Book by Greenblatt, Stephen J.
A powerful exploration of the human capacity for renewal, as seen through Shakespeare and Freud “A compellingly readable and intelligent book. . . . Both authors write with impressive energy.”—Rowan Williams, New Statesman In this fresh investigation, Stephen Greenblatt and Adam Phillips explore how the second chance has been an essential feature of the literary imagination and a promise so central to our existence that we try to reproduce it again and again. Innumerable stories, from the Homeric epics to the New Testament, and from Oedipus Rex to Hamlet , explore the realization or failure of second chances—outcomes that depend on accident, acts of will, or fate.

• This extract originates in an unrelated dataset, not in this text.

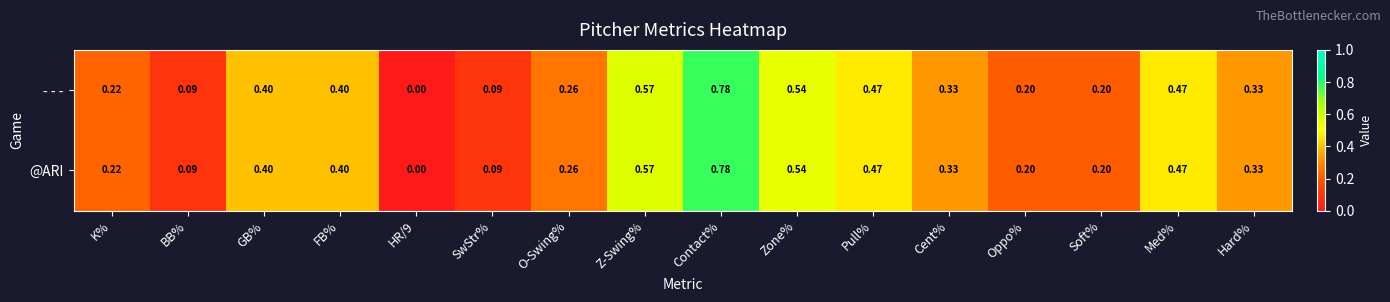

At which label does - - - reach its peak?

Contact%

Such stories let us repeatedly rehearse the experience of loss and recovery: to know the joy that comes with a renewal of love and pleasure and to face the pain that comes with realizing that some damage can never be undone. Through a series of illuminating readings, the authors show how Shakespeare was the supreme virtuoso of the second chance and Freud was its supreme interpreter. Both Shakespeare and Freud believed that we can narrate our life stories as tales of transformation, of momentous shifts, constrained by time and place but often still possible. Ranging from The Comedy of Errors to The Winter’s Tale , and from D. W. Winnicott to Marcel Proust, the authors challenge readers to imagine how, as Phillips writes, “it is the mending that matters.”